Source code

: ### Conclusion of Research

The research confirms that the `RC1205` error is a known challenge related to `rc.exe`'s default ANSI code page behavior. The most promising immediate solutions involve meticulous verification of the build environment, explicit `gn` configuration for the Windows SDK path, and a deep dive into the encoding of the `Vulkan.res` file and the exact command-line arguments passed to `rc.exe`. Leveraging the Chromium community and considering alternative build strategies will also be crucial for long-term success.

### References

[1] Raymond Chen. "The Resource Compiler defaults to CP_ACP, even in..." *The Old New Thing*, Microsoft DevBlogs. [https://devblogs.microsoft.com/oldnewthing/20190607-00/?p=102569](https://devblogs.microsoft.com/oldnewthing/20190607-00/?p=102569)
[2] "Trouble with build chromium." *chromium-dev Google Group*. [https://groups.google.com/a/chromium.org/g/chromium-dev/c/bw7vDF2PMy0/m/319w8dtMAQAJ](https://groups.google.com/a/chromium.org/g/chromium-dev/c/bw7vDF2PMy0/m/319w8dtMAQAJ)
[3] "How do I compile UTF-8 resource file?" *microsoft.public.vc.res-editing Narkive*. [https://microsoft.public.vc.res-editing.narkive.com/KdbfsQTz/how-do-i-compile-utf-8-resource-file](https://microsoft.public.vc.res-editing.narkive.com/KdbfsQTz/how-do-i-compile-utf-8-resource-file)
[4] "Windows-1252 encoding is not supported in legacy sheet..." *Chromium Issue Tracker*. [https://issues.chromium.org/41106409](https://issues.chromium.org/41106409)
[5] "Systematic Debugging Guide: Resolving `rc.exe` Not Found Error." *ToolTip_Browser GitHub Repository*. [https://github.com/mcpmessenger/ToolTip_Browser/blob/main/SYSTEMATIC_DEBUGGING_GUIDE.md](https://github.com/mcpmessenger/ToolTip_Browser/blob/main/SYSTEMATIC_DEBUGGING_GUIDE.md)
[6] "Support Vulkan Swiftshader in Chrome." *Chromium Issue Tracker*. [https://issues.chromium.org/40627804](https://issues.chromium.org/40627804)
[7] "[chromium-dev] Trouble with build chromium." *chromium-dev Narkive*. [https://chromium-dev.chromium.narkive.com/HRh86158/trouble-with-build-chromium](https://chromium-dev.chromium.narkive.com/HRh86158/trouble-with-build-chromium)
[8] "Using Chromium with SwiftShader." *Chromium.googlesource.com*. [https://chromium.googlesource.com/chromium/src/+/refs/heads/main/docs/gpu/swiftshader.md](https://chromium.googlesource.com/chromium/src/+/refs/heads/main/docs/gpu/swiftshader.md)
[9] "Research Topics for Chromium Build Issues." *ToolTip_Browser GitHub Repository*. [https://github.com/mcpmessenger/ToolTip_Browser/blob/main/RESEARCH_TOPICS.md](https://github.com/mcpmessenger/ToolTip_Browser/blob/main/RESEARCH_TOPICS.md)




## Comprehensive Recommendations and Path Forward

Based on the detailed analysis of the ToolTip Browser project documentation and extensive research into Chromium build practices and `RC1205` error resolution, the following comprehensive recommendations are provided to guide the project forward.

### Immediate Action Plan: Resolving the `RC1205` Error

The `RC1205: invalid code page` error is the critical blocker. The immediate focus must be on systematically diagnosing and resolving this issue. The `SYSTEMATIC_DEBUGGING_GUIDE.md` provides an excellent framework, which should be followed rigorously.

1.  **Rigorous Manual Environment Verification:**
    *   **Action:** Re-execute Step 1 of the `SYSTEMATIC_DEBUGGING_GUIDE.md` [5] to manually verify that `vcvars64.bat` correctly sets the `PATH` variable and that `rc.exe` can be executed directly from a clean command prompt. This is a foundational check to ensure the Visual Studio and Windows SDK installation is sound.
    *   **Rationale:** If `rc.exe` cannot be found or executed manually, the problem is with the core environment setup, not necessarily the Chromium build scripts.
━━━━━━━━━━━━━━━━
ABOUT THIS EXERCISE:
Each line of the data must be set down again as it is.

RESULT BELOW:
Source code

: ### Conclusion of Research

The research confirms that the `RC1205` error is a known challenge related to `rc.exe`'s default ANSI code page behavior. The most promising immediate solutions involve meticulous verification of the build environment, explicit `gn` configuration for the Windows SDK path, and a deep dive into the encoding of the `Vulkan.res` file and the exact command-line arguments passed to `rc.exe`. Leveraging the Chromium community and considering alternative build strategies will also be crucial for long-term success.

### References

[1] Raymond Chen. "The Resource Compiler defaults to CP_ACP, even in..." *The Old New Thing*, Microsoft DevBlogs. [https://devblogs.microsoft.com/oldnewthing/20190607-00/?p=102569](https://devblogs.microsoft.com/oldnewthing/20190607-00/?p=102569)
[2] "Trouble with build chromium." *chromium-dev Google Group*. [https://groups.google.com/a/chromium.org/g/chromium-dev/c/bw7vDF2PMy0/m/319w8dtMAQAJ](https://groups.google.com/a/chromium.org/g/chromium-dev/c/bw7vDF2PMy0/m/319w8dtMAQAJ)
[3] "How do I compile UTF-8 resource file?" *microsoft.public.vc.res-editing Narkive*. [https://microsoft.public.vc.res-editing.narkive.com/KdbfsQTz/how-do-i-compile-utf-8-resource-file](https://microsoft.public.vc.res-editing.narkive.com/KdbfsQTz/how-do-i-compile-utf-8-resource-file)
[4] "Windows-1252 encoding is not supported in legacy sheet..." *Chromium Issue Tracker*. [https://issues.chromium.org/41106409](https://issues.chromium.org/41106409)
[5] "Systematic Debugging Guide: Resolving `rc.exe` Not Found Error." *ToolTip_Browser GitHub Repository*. [https://github.com/mcpmessenger/ToolTip_Browser/blob/main/SYSTEMATIC_DEBUGGING_GUIDE.md](https://github.com/mcpmessenger/ToolTip_Browser/blob/main/SYSTEMATIC_DEBUGGING_GUIDE.md)
[6] "Support Vulkan Swiftshader in Chrome." *Chromium Issue Tracker*. [https://issues.chromium.org/40627804](https://issues.chromium.org/40627804)
[7] "[chromium-dev] Trouble with build chromium." *chromium-dev Narkive*. [https://chromium-dev.chromium.narkive.com/HRh86158/trouble-with-build-chromium](https://chromium-dev.chromium.narkive.com/HRh86158/trouble-with-build-chromium)
[8] "Using Chromium with SwiftShader." *Chromium.googlesource.com*. [https://chromium.googlesource.com/chromium/src/+/refs/heads/main/docs/gpu/swiftshader.md](https://chromium.googlesource.com/chromium/src/+/refs/heads/main/docs/gpu/swiftshader.md)
[9] "Research Topics for Chromium Build Issues." *ToolTip_Browser GitHub Repository*. [https://github.com/mcpmessenger/ToolTip_Browser/blob/main/RESEARCH_TOPICS.md](https://github.com/mcpmessenger/ToolTip_Browser/blob/main/RESEARCH_TOPICS.md)




## Comprehensive Recommendations and Path Forward

Based on the detailed analysis of the ToolTip Browser project documentation and extensive research into Chromium build practices and `RC1205` error resolution, the following comprehensive recommendations are provided to guide the project forward.

### Immediate Action Plan: Resolving the `RC1205` Error

The `RC1205: invalid code page` error is the critical blocker. The immediate focus must be on systematically diagnosing and resolving this issue. The `SYSTEMATIC_DEBUGGING_GUIDE.md` provides an excellent framework, which should be followed rigorously.

1.  **Rigorous Manual Environment Verification:**
    *   **Action:** Re-execute Step 1 of the `SYSTEMATIC_DEBUGGING_GUIDE.md` [5] to manually verify that `vcvars64.bat` correctly sets the `PATH` variable and that `rc.exe` can be executed directly from a clean command prompt. This is a foundational check to ensure the Visual Studio and Windows SDK installation is sound.
    *   **Rationale:** If `rc.exe` cannot be found or executed manually, the problem is with the core environment setup, not necessarily the Chromium build scripts.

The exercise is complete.